To search in menu collection in a different path from the default, run the following command:
emb search -m 3-small -c menu -q "May I have some sweets?🍨" \
--persist-path /path/to/my-vector-store
--option option¶
To pass additional options to the model, use the --option/-o option. The options are model-specific, so please refer emb models command for available options for a specific model.
collections command¶
emb collections command shows the list of collection in a vector store.
emb collections --help
Usage: emb collections [OPTIONS]
List collections in the vector store.
Options:
-e, --env-file TEXT Path to the .env file
--vector-store TEXT Vector store to use for storing embeddings
[default: lancedb]
--persist-path TEXT Path to persist the vector store
--help Show this message and exit.
To list collectoins in the default vector store, run the following command:
emb collections
The output will show the list of collection names:
Collections:
- menu
- catcafe
--vector-store option¶
--vector-store option specifies the vector store to use for storing embeddings.
--persist-path option¶
--persist-path option specifies the path to the vector store. To list collections in a different path from the default, run the following command:
emb collections --persist-path /path/to/my-vector-store
delete-collection command¶
emb delete-collection command deletes a collection from a vector store.
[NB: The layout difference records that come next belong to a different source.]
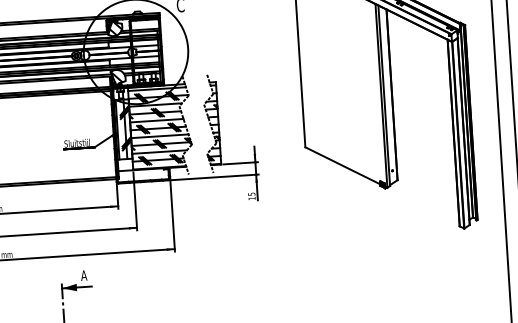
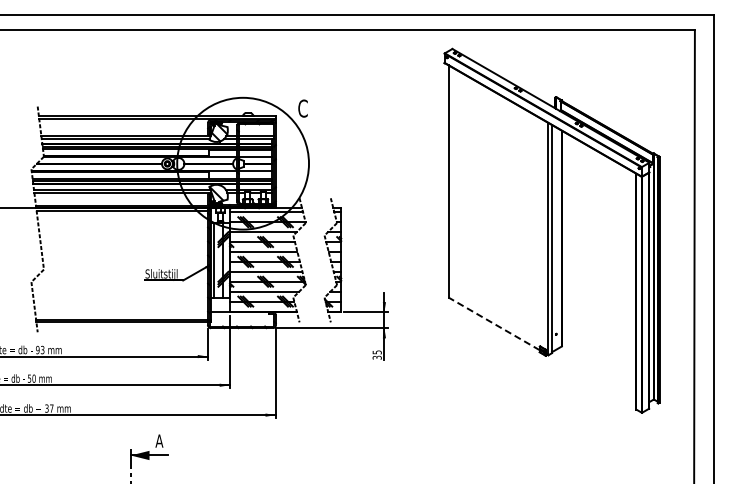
line: (343, 165) -> (494, 323), solid -> dashed
text: (251, 198) -> (376, 357), 15 -> 35

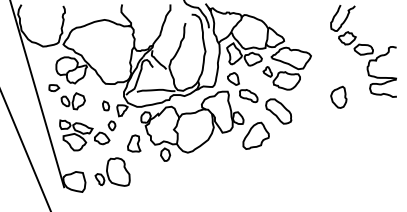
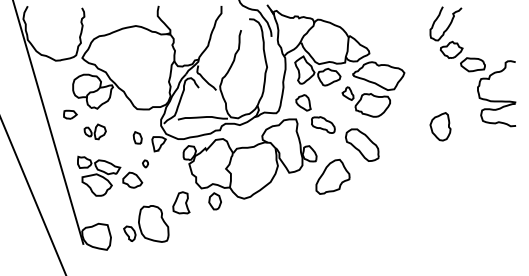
part: (73, 101) -> (95, 131), size x0.7
part: (112, 125) -> (145, 163), size x0.6
part: (134, 143) -> (181, 202), moved

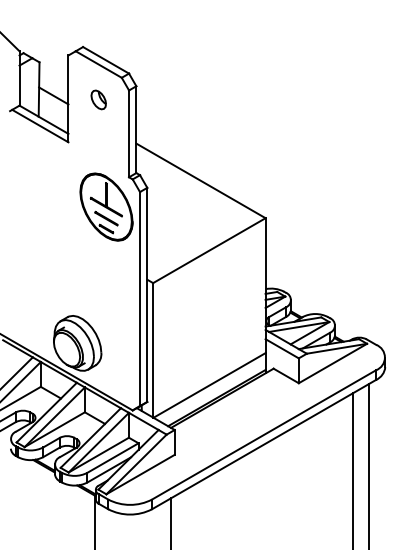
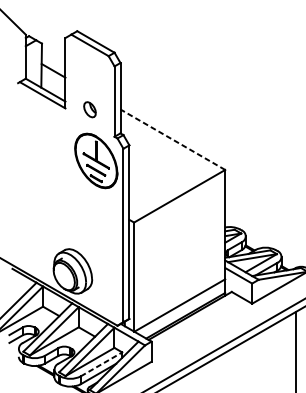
part: (98, 99) -> (89, 109), moved
line: (200, 180) -> (172, 139), solid -> dashed
line: (113, 458) -> (101, 364), solid -> dashed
emb delete-collection --help
Usage: emb delete-collection [OPTIONS]
Delete a collection from the vector store.
Options:
-e, --env-file TEXT Path to the .env file
--vector-store TEXT Vector store to use for storing embeddings
[default: lancedb]
--persist-path TEXT Path to persist the vector store
-c, --collection TEXT Collection name to delete [required]
--help Show this message and exit.
--collection option (required)¶
--collection/-c option specifies the collection name to delete. The collection should already exist.
To delete a collection named mycollection in a vector store, run the following command:
emb delete-collection -c mycollection
--vector-store option¶
--vector-store option specifies the vector store to use for storing embeddings.
--persist-path option¶
--persist-path option specifies the path to the vector store.